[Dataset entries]
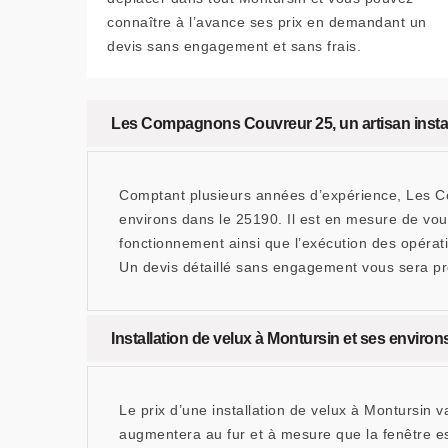
connaître à l’avance ses prix en demandant un
devis sans engagement et sans frais.
Les Compagnons Couvreur 25, un artisan instal
Comptant plusieurs années d’expérience, Les Co
environs dans le 25190. Il est en mesure de vous
fonctionnement ainsi que l’exécution des opérat
Un devis détaillé sans engagement vous sera pr
Installation de velux à Montursin et ses environs
Le prix d’une installation de velux à Montursin 
augmentera au fur et à mesure que la fenêtre es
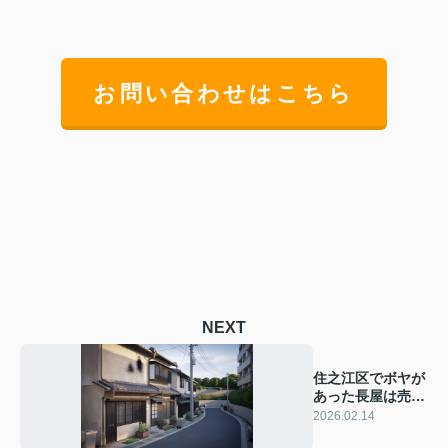
お問い合わせはこちら
NEXT
住之江区でボヤが
あった長屋は売れ
る？売却時の注意
2026.02.14
点も解説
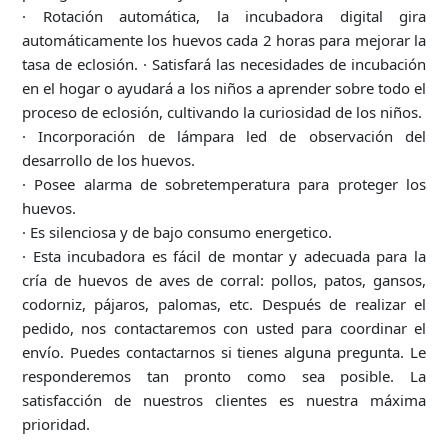
· Rotación automática, la incubadora digital gira
automáticamente los huevos cada 2 horas para mejorar la
tasa de eclosión. · Satisfará las necesidades de incubación
en el hogar o ayudará a los niños a aprender sobre todo el
proceso de eclosión, cultivando la curiosidad de los niños.
· Incorporación de lámpara led de observación del
desarrollo de los huevos.
· Posee alarma de sobretemperatura para proteger los
huevos.
· Es silenciosa y de bajo consumo energetico.
· Esta incubadora es fácil de montar y adecuada para la
cría de huevos de aves de corral: pollos, patos, gansos,
codorniz, pájaros, palomas, etc. Después de realizar el
pedido, nos contactaremos con usted para coordinar el
envío. Puedes contactarnos si tienes alguna pregunta. Le
responderemos tan pronto como sea posible. La
satisfacción de nuestros clientes es nuestra máxima
prioridad.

= Problem statement =
For each line in the entries that contains the string "devis", make a copy.

= Your response =
devis sans engagement et sans frais.
Un devis détaillé sans engagement vous sera pr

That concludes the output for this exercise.